Axios.get returns plain html intead of JSON return data
Stefan Bogdanescu
Founder & Senior Architect · 2026-06-29
# Axios Gets Plain HTML Instead of JSON: Debugging API Response Issues in Laravel and React
As developers building modern applications with the Laravel ecosystem and a frontend framework like React, communicating data between the client and server efficiently is paramount. When using `axios.get` to fetch data from a Laravel API, we expect a clean JSON payload. However, sometimes, what arrives is raw HTML instead. This discrepancy points to a fundamental misunderstanding or misconfiguration in how the server is handling the request, rather than an issue with Axios itself.
This post will diagnose why this happens, examine the provided code snippets, and show you the exact steps needed to ensure your Laravel API consistently returns JSON data to your React application.
## The Problem: HTML Instead of JSON
You are attempting to fetch product data using:
```javascript
componentDidMount() {
axios.get('http://localhost:8000/getproducts')
.then(response => {
console.log(response.data); // This logs the raw HTML string, not JSON.
});
}
```
Your Laravel controller seems correctly set up to return JSON:
```php
public function products()
{
$products = Product::all();
return response()->json($products); // This *should* return JSON.
}
```
Yet, the result received by Axios is the entire HTML structure of your application (the ``, ``, `` tags), indicating that the server is sending an HTML view instead of data.
## Root Cause Analysis: Server Misconfiguration
When a web framework like Laravel receives a request, it determines what to send back based on the return type specified by the controller method. If you are accidentally returning a Blade view instead of a JSON response, the framework renders that view into HTML and sends it as the response body.
The most common reason for this issue is that the route handler is inadvertently pointing to a view file or is configured to render a view directly. While your provided `Web.php` routes look like standard Laravel routing, the underlying logic in the controller must be strictly adhered to.
When you use methods like `return view('some-blade-file')`, Laravel automatically handles the rendering and sets the correct `Content-Type: text/html` header. To force a JSON response, you *must* explicitly use the JSON response helper.
## The Solution: Enforcing JSON Responses in Laravel
The fix lies entirely on the server sideâtelling Laravel unequivocally that the requested data is meant to be serialized as JSON.
### 1. Verify the Controller Logic
Ensure your controller method exclusively returns a JSON response using the `response()->json()` helper.
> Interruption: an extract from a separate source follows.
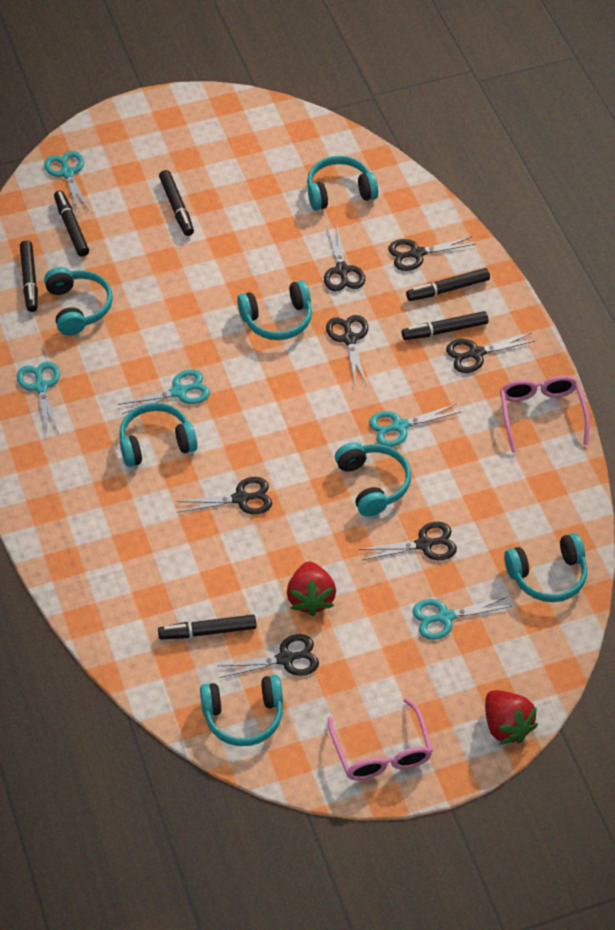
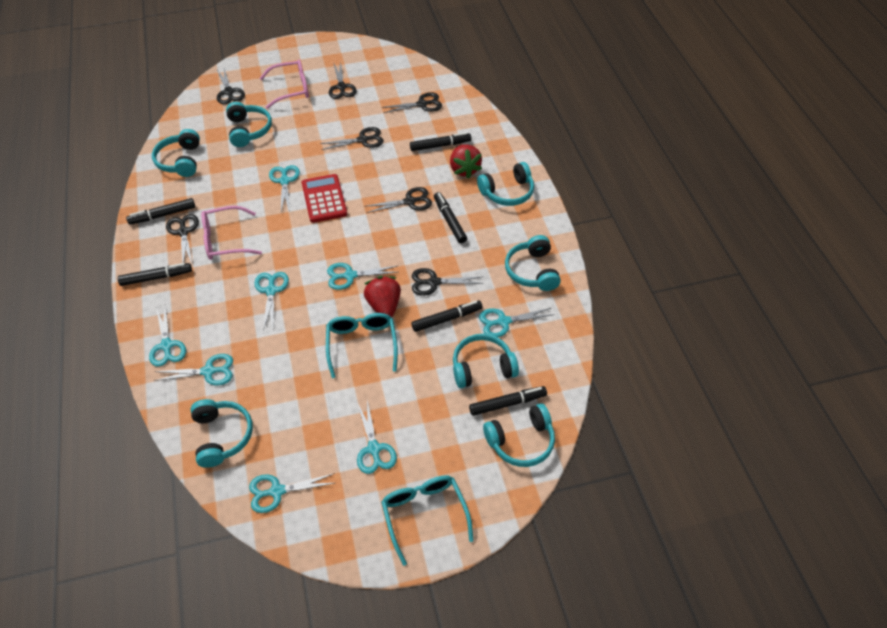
red calculator: none = 0 -> [302,174,347,223] = 1
turquoise glasses: none = 0 -> [326,313,398,378] [381,475,474,566] = 2
turquoise scissors: [17,362,60,434] [44,151,89,213] [118,369,210,414] [369,404,461,447] [413,597,512,640] = 5 -> [149,304,186,367] [154,354,233,385] [249,473,335,513] [254,272,289,331] [269,165,300,212] [327,263,398,290] [357,401,397,474] [479,308,555,337] = 8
This method automatically sets the appropriate HTTP header (`Content-Type: application/json`), which is crucial for Axios (and any other API client) to correctly parse the body.
**Corrected Laravel Controller Example:**
```php
use App\Models\Product;
use Illuminate\Http\Request;
class ProductController extends Controller
{
public function products()
{
$products = Product::all();
// Explicitly return the data as a JSON response.
return response()->json($products);
}
}
```
### 2. Review Route Definitions
Ensure your route definitions are clean and only map to controller actions, not directly to view rendering paths for API endpoints. For pure API fetching, routes should trigger controller logic:
**Corrected Web.php Example:**
```php
use App\Http\Controllers\ProductController;
Route::get('/getproducts', [ProductController::class, 'products']); // Use array syntax for clarity
// Or if using method syntax:
// Route::get('getproducts', [ProductController::class, 'products']);
```
By ensuring that every API endpoint explicitly calls `response()->json($data)`, you eliminate the ambiguity between rendering a view and returning raw data. This practice is central to building robust APIs with Laravel, following best practices outlined by resources like those found on the official **laravelcompany.com**.
## Conclusion
The confusion between receiving HTML and expecting JSON stems from a mismatch in how the server constructs its response. In the world of full-stack development, the client (Axios) trusts the server's content type (`Content-Type` header). If Laravel sends HTML, Axios receives it as text; if it sends JSON with the correct header, Axios parses it correctly into a JavaScript object. Always enforce JSON responses explicitly in your controllers to maintain predictable and reliable API interactions between your React frontend and your Laravel backend.